Nicolas Pilard /// « Rappels »
Rappels
Changer de médium a changé mon appréhension de la notion de site et pour tout dire, la nature de mon travail.
Je me suis formé en pratiquant la peinture sur le motif, immergé dans le paysage, ou d’après modèle, à l’atelier en composant des sortes de natures mortes. D’une certaine façon, était en jeu la manière de rendre compte d’un phénomène plastique, ou de s’appuyer sur un objet ou un espace sensible pour en produire un. Puis s’est imposée l’idée que le tableau était le lieu de ce phénomène, quelque soit la stratégie pour composer, peindre c’est créer un site. La plupart de mes tableaux sont d’ailleurs à l’échelle du corps, pas vraiment un habitacle, mais tout de même un objet qui peut immerger quasiment de la tête aux pieds. Du coup les tableaux sont autonomes. Où qu’on les accroche, les contempler c’est se couper de l’espace où ils sont et où l’on est. Ils ne trouvent leur place que sur le mode de la rupture.
Je m’intéresse maintenant beaucoup à la question du Genius loci. Faire œuvre c’est trouver le moyen de communiquer d’une manière ou d’une autre avec l’esprit du lieu, de révéler par l’œuvre une singularité de l’espace. La galerie Territoires partagés est un drôle de lieu, étroit à l’entrée, on débouche sur une pièce surélevée au volume très différent, avec une dilatation verticale. Cette petite salle, presque cubique, au plafond culminant à 3m50, incite à une attention à la pesanteur, un axe sol-plafond qui contraste avec l’entrée, étirée plutôt à l’horizontale. Le regard y monte ou y descend, c’est le principe élémentaire qui s’impose, alors pour y introduire de l’oblique, un petit recul de la surface pariétale et on est en rappel.

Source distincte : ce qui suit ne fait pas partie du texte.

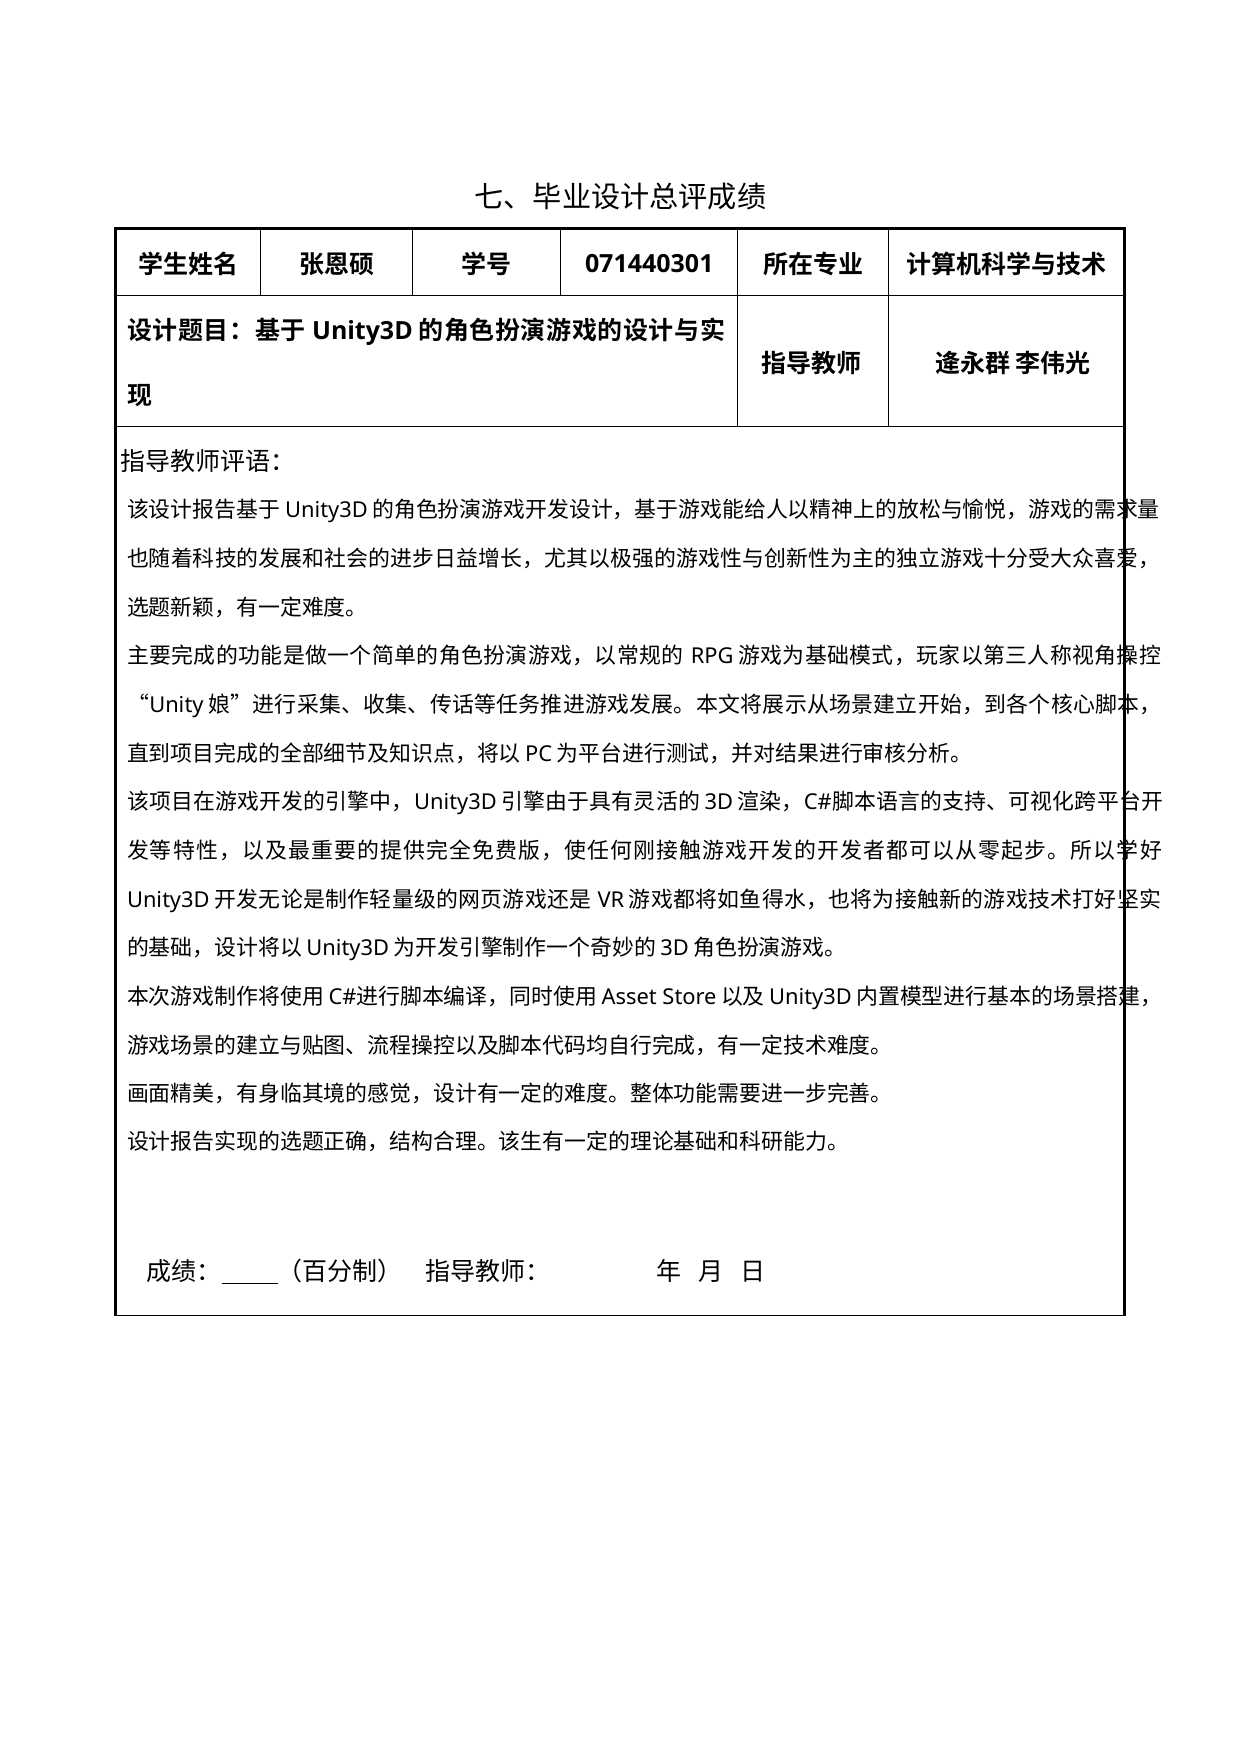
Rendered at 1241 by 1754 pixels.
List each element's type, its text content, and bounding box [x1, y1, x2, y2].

table_header 计算机科学与技术 [889, 230, 1123, 295]
table_header 学生姓名 [117, 230, 260, 295]
list 毕业设计总评成绩 [187, 162, 1053, 227]
table_cell 指导教师 [738, 296, 888, 426]
table_header 071440301 [561, 230, 737, 295]
table_header 张恩硕 [261, 230, 412, 295]
table_header 学号 [413, 230, 560, 295]
table_cell 设计题目：基于Unity3D的角色扮演游戏的设计与实现 [117, 296, 737, 426]
table_header 所在专业 [738, 230, 888, 295]
table_cell 逄永群 李伟光 [889, 296, 1123, 426]
table_cell 指导教师评语： 该设计报告基于Unity3D的角色扮演游戏开发设计，基于游戏能给人以精神上的放松与愉悦，游戏的需求量也随着科技的发展和社会的进步日益增长，尤其以极强的游戏性与创新性为主的独立游戏十分受大众喜爱，选题新颖，有一定难度。 主要完成的功能是做一个简单的角色扮演游戏，以常规的RPG游戏为基础模式，玩家以第三人称视角操控“Unity娘”进行采集、收集、传话等任务推进游戏发展。本文将展示从场景建立开始，到各个核心脚本，直到项目完成的全部细节及知识点，将以PC为平台进行测试，并对结果进行审核分析。 该项目在游戏开发的引擎中，Unity3D引擎由于具有灵活的3D渲染，C#脚本语言的支持、可视化跨平台开发等特性，以及最重要的提供完全免费版，使任何刚接触游戏开发的开发者都可以从零起步。所以学好Unity3D开发无论是制作轻量级的网页游戏还是VR游戏都将如鱼得水，也将为接触新的游戏技术打好坚实的基础，设计将以Unity3D为开发引擎制作一个奇妙的3D角色扮演游戏。 本次游戏制作将使用C#进行脚本编译，同时使用Asset Store以及Unity3D内置模型进行基本的场景搭建，游戏场景的建立与贴图、流程操控以及脚本代码均自行完成，有一定技术难度。 画面精美，有身临其境的感觉，设计有一定的难度。整体功能需要进一步完善。 设计报告实现的选题正确，结构合理。该生有一定的理论基础和科研能力。 成绩： （百分制） 指导教师： 年 月 日 [117, 427, 1123, 1315]
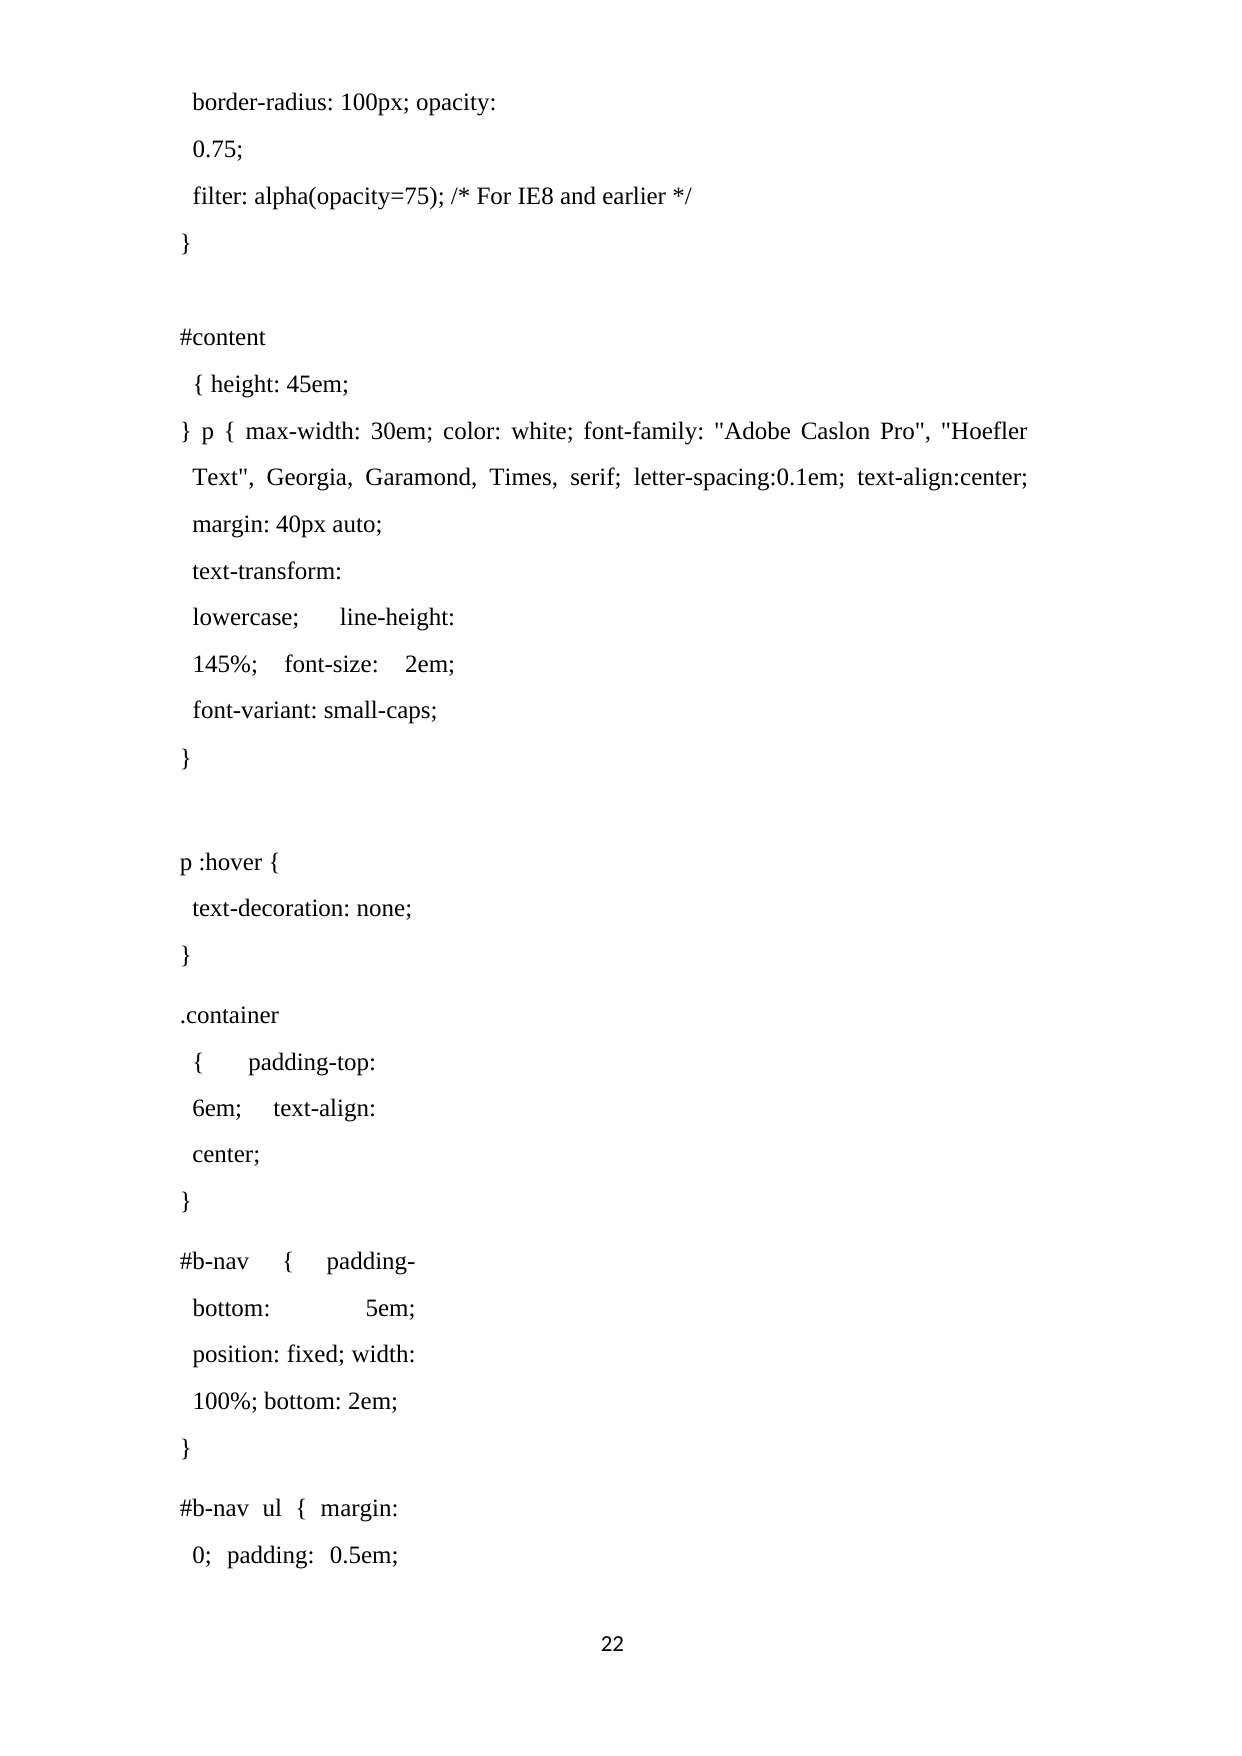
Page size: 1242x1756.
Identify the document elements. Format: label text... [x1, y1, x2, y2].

text } p { max-width: 30em; color: white; font-family: "Adobe Caslon Pro", "Hoefler Text", Georgia, Garamond, Times, serif; letter-spacing:0.1em; text-align:center; margin: 40px auto; [179, 416, 1028, 538]
text filter: alpha(opacity=75); /* For IE8 and earlier */ [192, 181, 1093, 210]
text text-decoration: none; [192, 893, 1093, 922]
text } [179, 940, 1093, 969]
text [179, 1493, 398, 1569]
text border-radius: 100px; opacity: 0.75; [192, 87, 496, 163]
text } [179, 1186, 1093, 1215]
text } [179, 743, 1093, 771]
text } [179, 1433, 1093, 1462]
text p :hover { [179, 847, 1093, 875]
text text-transform: lowercase; line-height: 145%; font-size: 2em; font-variant: small-caps; [192, 556, 455, 724]
text .container { padding-top: 6em; text-align: center; [179, 1001, 376, 1168]
text } [179, 228, 1093, 256]
text #b-nav { padding-bottom: 5em; position: fixed; width: 100%; bottom: 2em; [179, 1246, 415, 1415]
text #content { height: 45em; [179, 322, 359, 397]
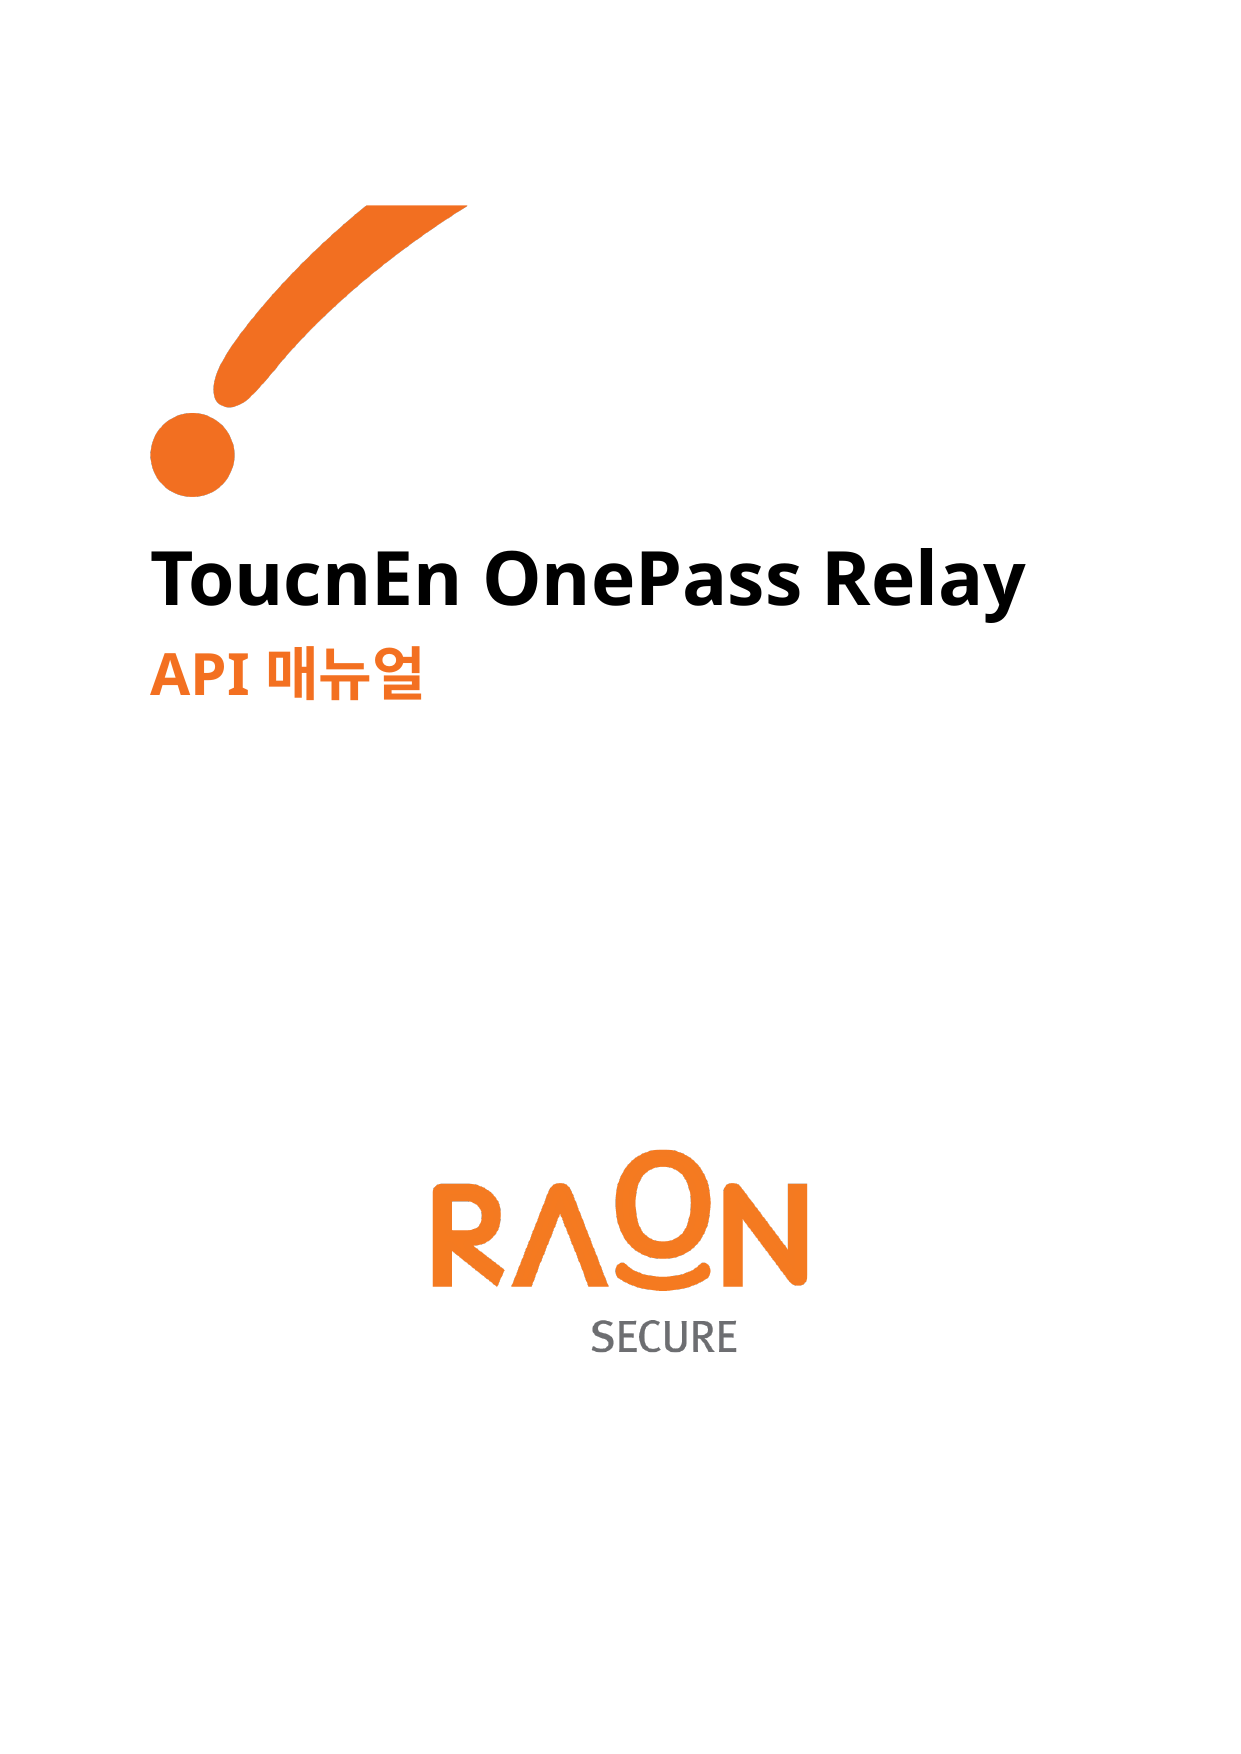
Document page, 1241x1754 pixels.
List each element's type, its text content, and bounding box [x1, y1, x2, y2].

text API 매뉴얼 [150, 627, 1090, 712]
picture [420, 1138, 820, 1368]
picture [150, 205, 468, 497]
text ToucnEn OnePass Relay [150, 525, 1090, 627]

Ce n’est pas que je veuille transformer l’espace en chapelle, mais bon… en le peuplant d’objets-réceptacles suspendus, qui cherchent ou obstruent la lumière, ou lovés dans les coins comme des éviers organiques… j’avoue que j’avais à l’esprit des encensoirs, des navettes et des bénitiers. C’est qu’en dehors de la stricte liturgie, l’objet sacré est aussi polymorphe que l’œuvre d’art. A peu près n’importe quoi peut devenir une hiérophanie. De l’artefact à l’objet trouvé, de l’animal à la plante ou à la pierre, du peuple à l’individu, du livre à la simple parole, au mot… quand on s’imagine la profusion à laquelle l’historien des religions est confronté1, c’est difficile de ne pas penser à la tâche ingrate de l’anthropologue martien de Thierry de Duve qui essaie de recenser que que le mot art désigne2. L’art a des frontières poreuses avec le sacré et le magique, et j’avoue que le territoire que je souhaiterais partager, est celui silencieux et immobile d’un questionnement sur notre rapport au monde.
1Je pense, entre autre, à l’introduction du Traité d’histoire des religions de Mircea Eliade, Payot, 1949.
2Thierry de Duve, « L’art était un nom propre », in Au nom de l’art, Minuit, 2002.